The Nice!Nano controller has 21 I/O pins. Scanning the keyboard requires 16 pins (4 rows and 12 columns) leaving 5 pins free which is just enough to drive the displays (clock, data, data/command and 2 x chip select pins - the reset pin is connected to a pullup resistor and I use S/W reset in the driver).

The low-power nature of the displays and the NRD52840 processor means that quiescent current is around 100uA. Consequently, the 1200mAH LIPO battery should only need to be charged once or twice a year - which has made solar charging less urgent, although it would be nice.


All of the software is written in Gordon Williams's  Espruino which is Javascript tailored for embedded applications. Espruino comes with extensive support for graphic operations and a huge set of support modules. It is interpreted which means that Espruino programs can be both written and executed on the Pocket Pad.

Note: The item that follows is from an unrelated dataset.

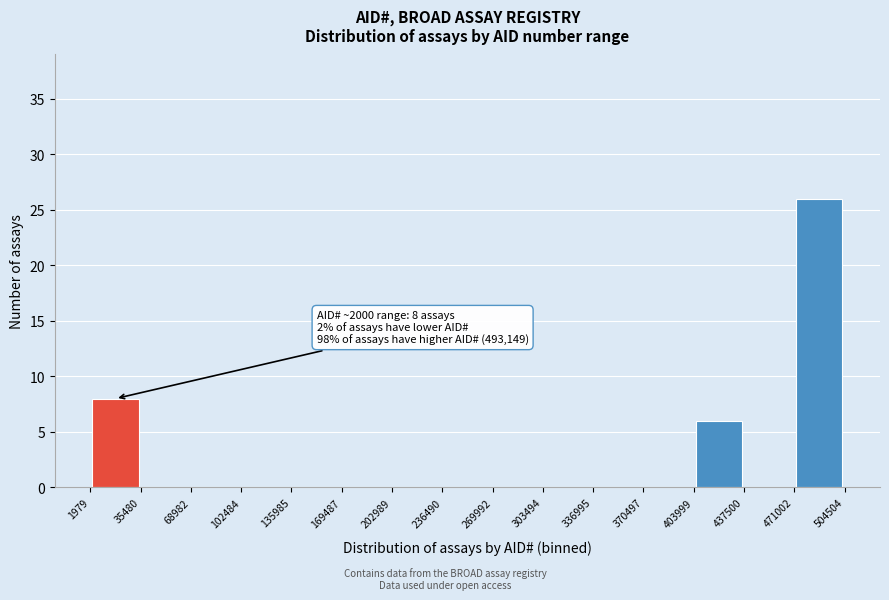

Over which range of the x-axis is the bar tallest?

471002 to 504504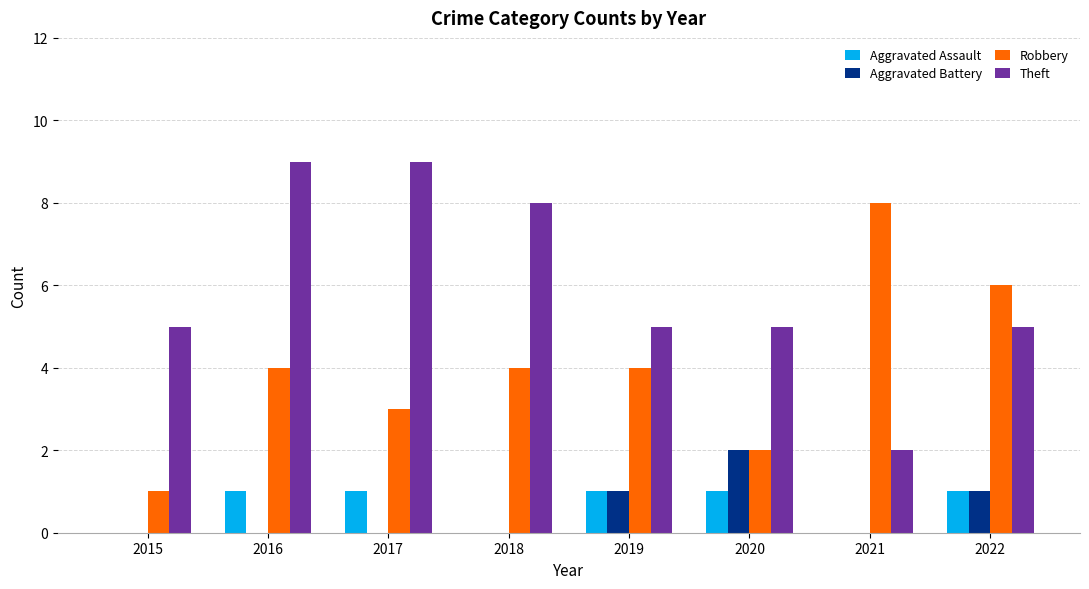

True or false: Robbery has a value of 4 at 2018.

True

Pocket Pad's software is organised as a set of apps. Each app is an Espruino storage file with a name in the format **. The system will display the app with an icon image if a file *appname.icon* exists, otherwise, it uses a default icon. Installing a new app is thus simply copying a file into the NRF52840 flash storage which is elegantly supported by the Espruino's   WebIDE.

Editor App

The only software needed to make the Pocket Pad a self contained Espruino program development device was an editor as pictured above. The editor can open and edit all of the Javascript files stored on the device. Of course, this means that it is possible to cause a crash that can only be repaired using the WebIDE, however, it also means the device can be used to upgrade itself and fix problems on the fly. The editor uses the arrow keys to navigate and select text, and supports the usual copy, cut and paste operations.

Clock App

Espruino has support to get both Android and Apple notifications over bluetooth. Consequently, when the clock app is running, it registers for Apple (ANCS) notifications and displays them as shown for an iPhone notification above. Pocket Pad time can be synchronised with my iPhone using the CTS service from the Pocket Pad Settings app.

Pocket Pad software, including Espruino firmware can be found on my Github repository here.


While this is very much a hacked together prototype, the end result has proved to be quite robust, however, immersion would clearly kill it. The PocketType keyboard kit comes with a clear perspex base plate which I have cut down to use as a protector for the displays. The displays are soldered on to a piece of matrix board and the connections to the controller can be seen in the picture above. I was able to use the holes for an LED to mount a battery connector. The display board and keyboard are now mounted on a larger piece of perspex using brass stand offs.

For a future version, I cannot decide between a clamshell on the lines of a Psion PDA or a tablet format which would be more robust as hinge-less.